• [INPUT RECORDS]:
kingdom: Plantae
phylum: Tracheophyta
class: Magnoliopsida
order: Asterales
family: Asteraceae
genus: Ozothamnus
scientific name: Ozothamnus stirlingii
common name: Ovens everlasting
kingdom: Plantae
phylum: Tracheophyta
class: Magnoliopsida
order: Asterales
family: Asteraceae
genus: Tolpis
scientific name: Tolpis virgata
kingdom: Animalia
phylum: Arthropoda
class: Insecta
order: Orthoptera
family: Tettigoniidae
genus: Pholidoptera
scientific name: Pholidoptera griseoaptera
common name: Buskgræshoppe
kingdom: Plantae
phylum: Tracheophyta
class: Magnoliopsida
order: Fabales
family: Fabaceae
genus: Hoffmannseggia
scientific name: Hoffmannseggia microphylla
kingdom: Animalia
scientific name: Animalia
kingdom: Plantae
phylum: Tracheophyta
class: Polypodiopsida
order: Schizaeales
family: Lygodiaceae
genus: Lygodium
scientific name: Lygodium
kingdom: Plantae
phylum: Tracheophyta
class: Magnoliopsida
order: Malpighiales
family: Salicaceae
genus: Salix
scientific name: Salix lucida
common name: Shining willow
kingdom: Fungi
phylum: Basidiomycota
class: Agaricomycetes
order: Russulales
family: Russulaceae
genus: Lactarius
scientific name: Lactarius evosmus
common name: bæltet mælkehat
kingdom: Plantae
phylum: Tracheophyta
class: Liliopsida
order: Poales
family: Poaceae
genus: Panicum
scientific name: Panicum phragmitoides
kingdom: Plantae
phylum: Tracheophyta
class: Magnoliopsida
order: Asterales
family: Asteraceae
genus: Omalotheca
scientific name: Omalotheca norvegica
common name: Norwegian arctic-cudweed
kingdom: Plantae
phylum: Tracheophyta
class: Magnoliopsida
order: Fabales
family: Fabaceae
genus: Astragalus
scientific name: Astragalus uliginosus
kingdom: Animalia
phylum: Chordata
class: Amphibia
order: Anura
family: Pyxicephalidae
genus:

• [SHORT PROBLEM]: Locate each line in the items that contains the word "family" and copy those lines out. Treat uppercase and lowercase letters as different.

• [RESPONSE TO THIS EXERCISE]:
family: Asteraceae
family: Asteraceae
family: Tettigoniidae
family: Fabaceae
family: Lygodiaceae
family: Salicaceae
family: Russulaceae
family: Poaceae
family: Asteraceae
family: Fabaceae
family: Pyxicephalidae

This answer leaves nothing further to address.